First of all, technologies like "Comet", utilizing web sockets or some other always-on connection are becoming more common, where a socket with the server remains open in order to quickly exchange data from the server to the client – and back.  That seems to be a poor fit for something like Rails, where it can tie up a lot of resources if one isn't careful.  And while computing costs continue to decline, no one minds getting more for less in terms of what their server can do.  Furthermore, with frameworks like Backbone.js, pushing more and more code to the client, the server can afford to be a bit simpler and do less, so it may as well be snappy to boot.

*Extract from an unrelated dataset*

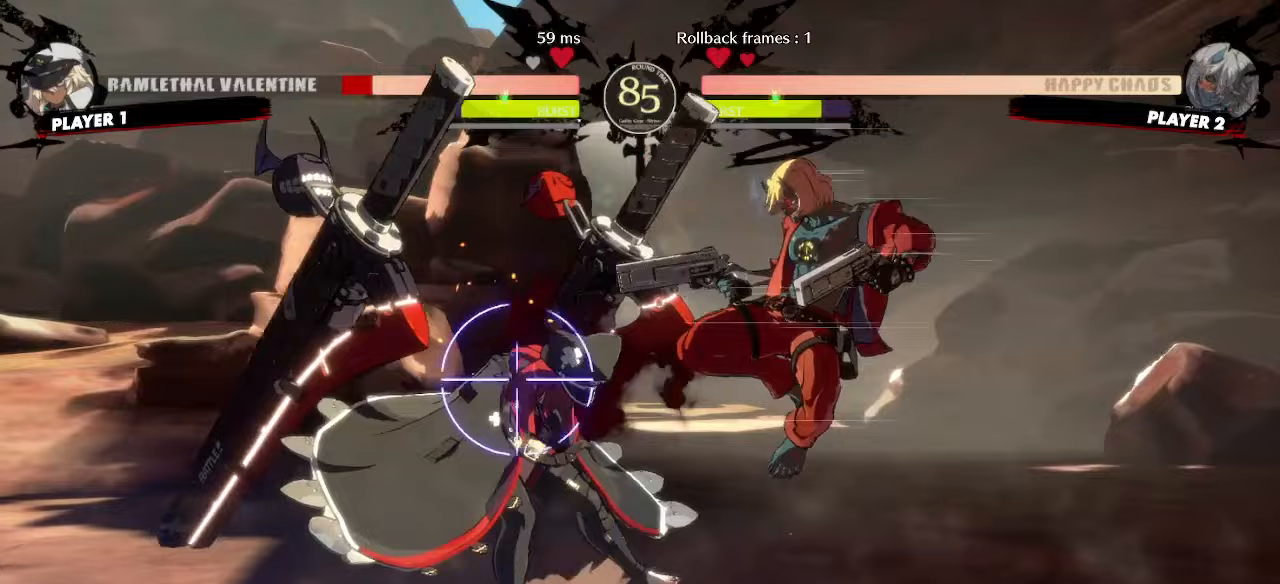
{"dt_ms": 500, "buttons": [], "events": [[333, "HS", "down"], [450, "HS", "up"]]}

Java has long been fairly popular for "heavy lifting" types of applications, partially because it does end up being reasonably fast.  But it's not something I've ever had much fun using and is usually kind of wordy, and makes you feel like you need a crew of people in Palo Alto, one in Bangalore, and one in Stockholm just to churn out all the code.  And it certainly is no lightweight in terms of memory either.  So… while it can certainly do pretty much anything you need, I don't see it as being the strongest player when someone needs "real time web" code, and needs it to be reasonably light weight.

Ruby, outside of standard Rails stuff like Passenger, seems to offer some interesting possibilities for this kind of work, like Reel but they don't seem to have the traction other solutions do.  Python is in a similar situation: the Twisted framework has been around for a while, and while it has some success stories, never seems to have really 'caught fire'.  Neither of these languages was built for "concurrency" from the ground up, and that seems to have, to date, inhibited people from using them extensively for this kind of job.

My gut feeling is that the need for speed and "concurrency" (or at least handling a lot of concurrent users) will drive adoption of languages heretofore not so popular on the server.  Let's have a look at them.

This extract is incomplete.